*** Opening Data excerpts ***

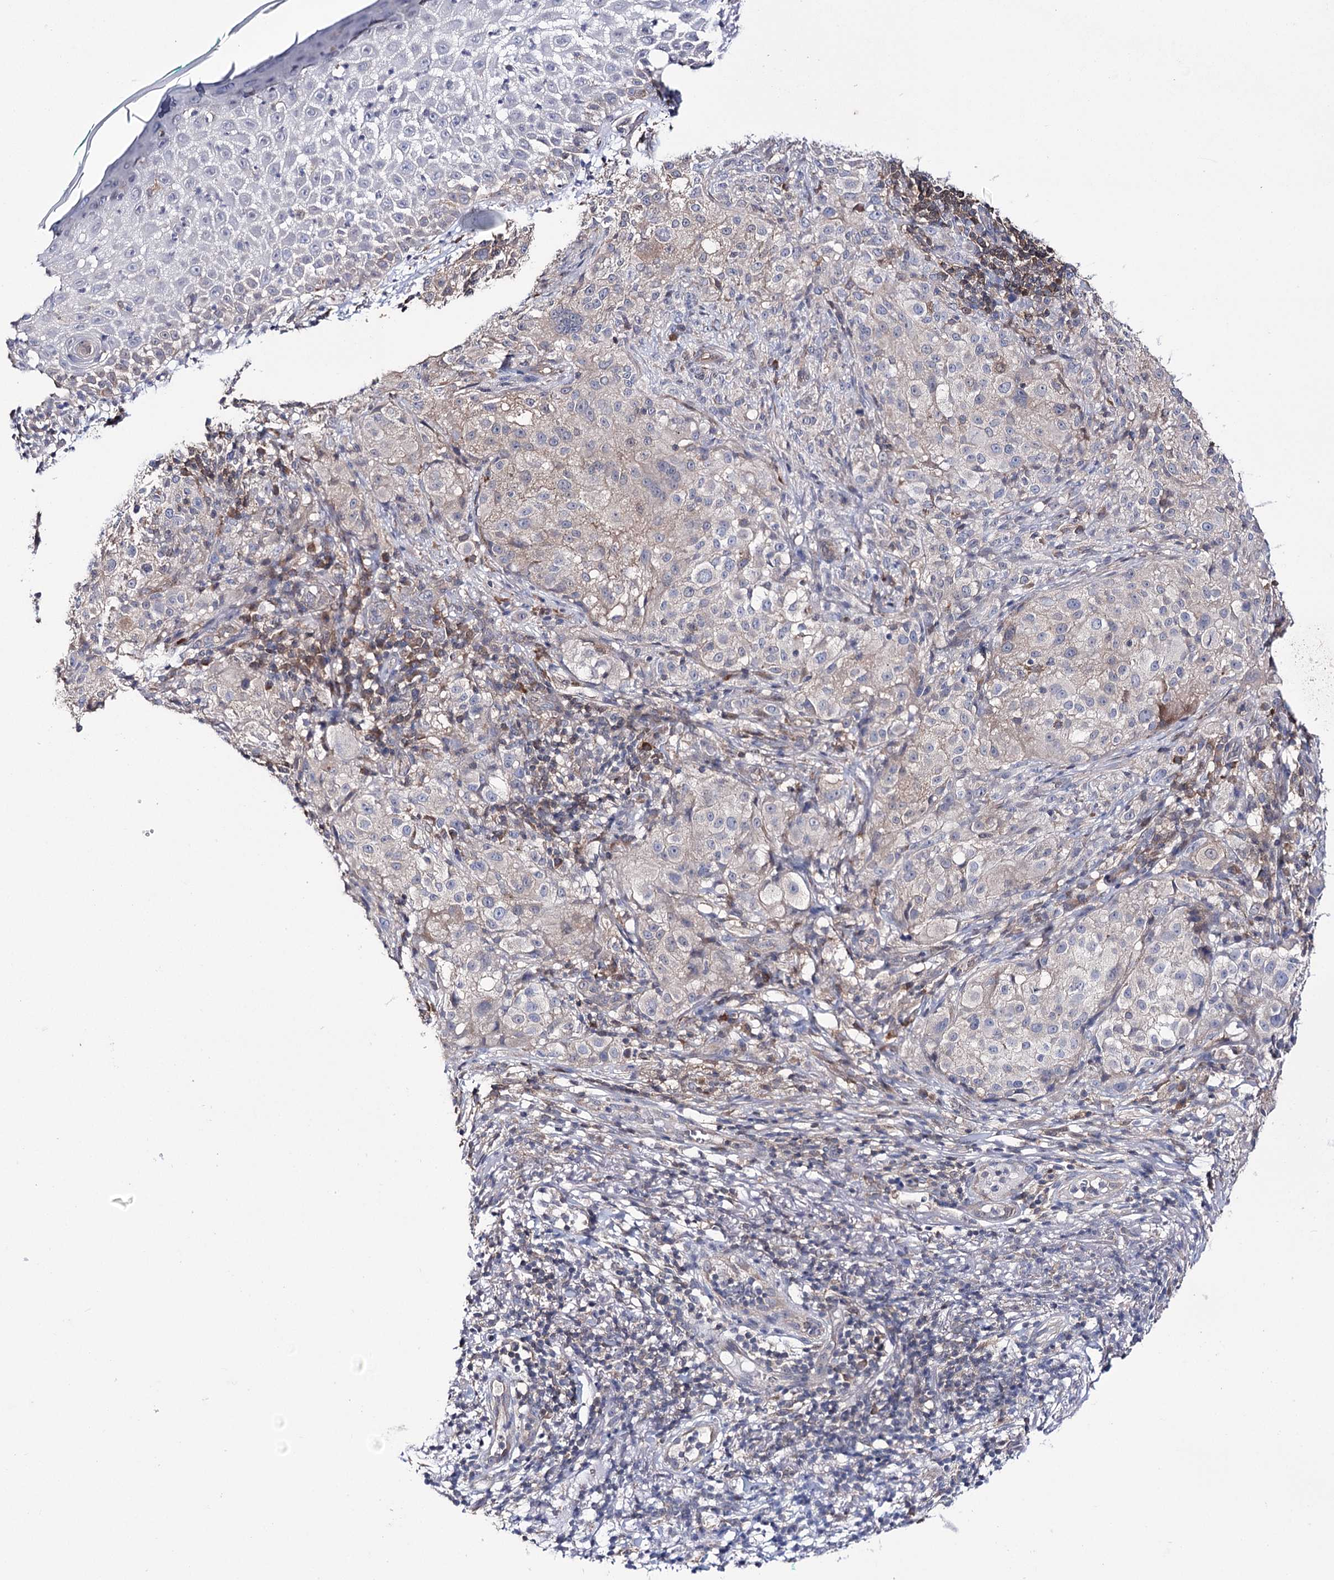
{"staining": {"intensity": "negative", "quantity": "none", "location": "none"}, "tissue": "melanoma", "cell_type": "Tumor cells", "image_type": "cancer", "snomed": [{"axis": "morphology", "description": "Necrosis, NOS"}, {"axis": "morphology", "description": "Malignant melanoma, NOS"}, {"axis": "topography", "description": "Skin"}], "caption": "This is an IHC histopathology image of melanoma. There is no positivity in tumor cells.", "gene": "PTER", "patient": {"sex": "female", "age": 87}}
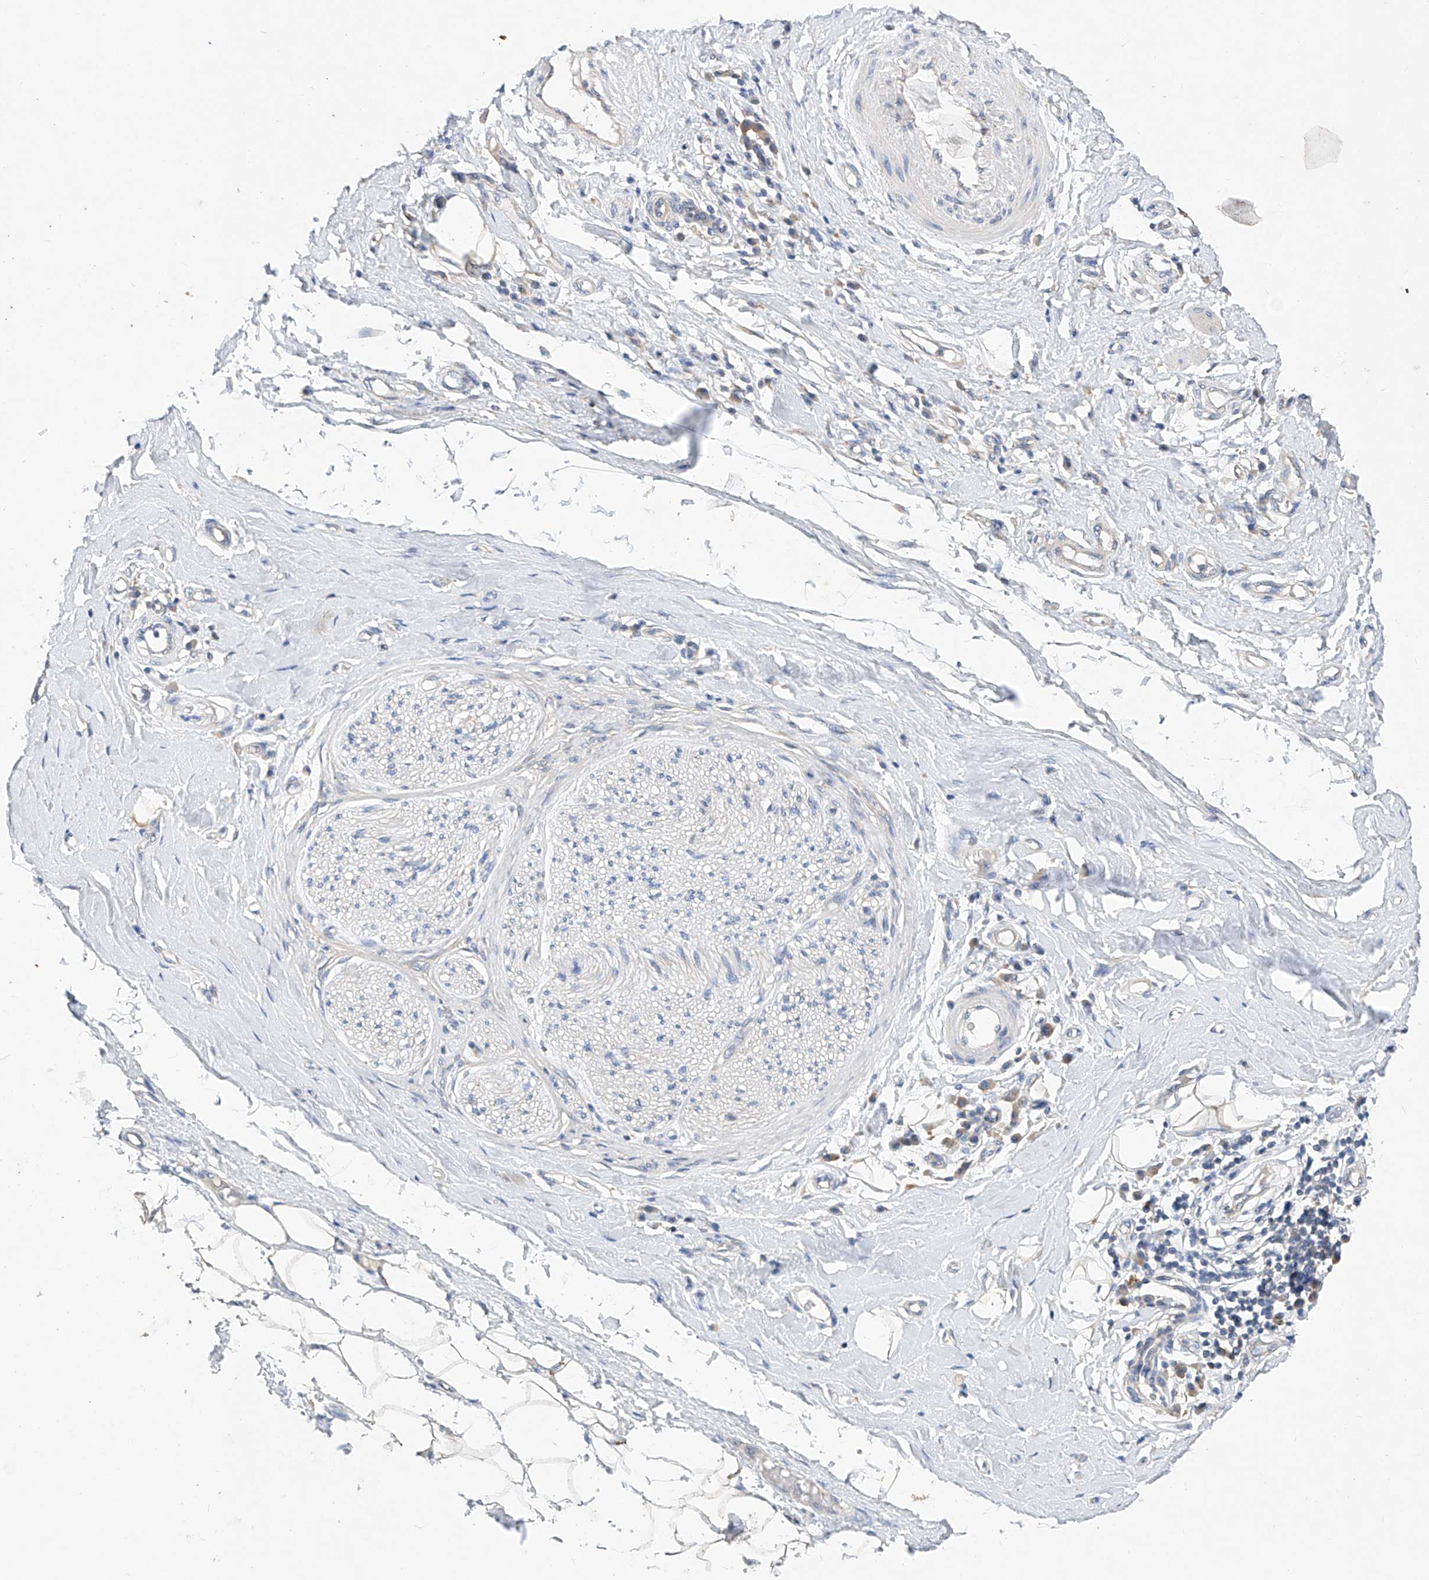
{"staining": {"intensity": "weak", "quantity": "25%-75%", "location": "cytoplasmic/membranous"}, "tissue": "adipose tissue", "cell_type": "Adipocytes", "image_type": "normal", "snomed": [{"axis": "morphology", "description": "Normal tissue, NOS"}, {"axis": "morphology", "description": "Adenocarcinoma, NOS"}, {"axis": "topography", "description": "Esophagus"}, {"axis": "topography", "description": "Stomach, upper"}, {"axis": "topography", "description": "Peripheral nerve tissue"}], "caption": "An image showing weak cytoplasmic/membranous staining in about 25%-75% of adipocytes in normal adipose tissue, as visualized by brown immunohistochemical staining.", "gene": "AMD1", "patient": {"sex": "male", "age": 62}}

*** Closing Data excerpts ***
*** Opening Data excerpts ***

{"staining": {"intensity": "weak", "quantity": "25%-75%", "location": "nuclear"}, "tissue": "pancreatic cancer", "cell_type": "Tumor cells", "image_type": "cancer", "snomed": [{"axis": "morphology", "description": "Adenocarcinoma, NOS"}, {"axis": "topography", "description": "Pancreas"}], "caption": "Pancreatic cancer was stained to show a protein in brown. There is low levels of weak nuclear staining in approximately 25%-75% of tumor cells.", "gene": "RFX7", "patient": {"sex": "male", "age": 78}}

*** Closing Data excerpts ***

Work instruction —
Pull every line containing "tumor" out of the data above.

Answer below —
{"staining": {"intensity": "negative", "quantity": "none", "location": "none"}, "tissue": "melanoma", "cell_type": "Tumor cells", "image_type": "cancer", "snomed": [{"axis": "morphology", "description": "Necrosis, NOS"}, {"axis": "morphology", "description": "Malignant melanoma, NOS"}, {"axis": "topography", "description": "Skin"}], "caption": "This is an IHC histopathology image of melanoma. There is no positivity in tumor cells.", "gene": "PTER", "patient": {"sex": "female", "age": 87}}
{"staining": {"intensity": "weak", "quantity": "25%-75%", "location": "nuclear"}, "tissue": "pancreatic cancer", "cell_type": "Tumor cells", "image_type": "cancer", "snomed": [{"axis": "morphology", "description": "Adenocarcinoma, NOS"}, {"axis": "topography", "description": "Pancreas"}], "caption": "Pancreatic cancer was stained to show a protein in brown. There is low levels of weak nuclear staining in approximately 25%-75% of tumor cells.", "gene": "RFX7", "patient": {"sex": "male", "age": 78}}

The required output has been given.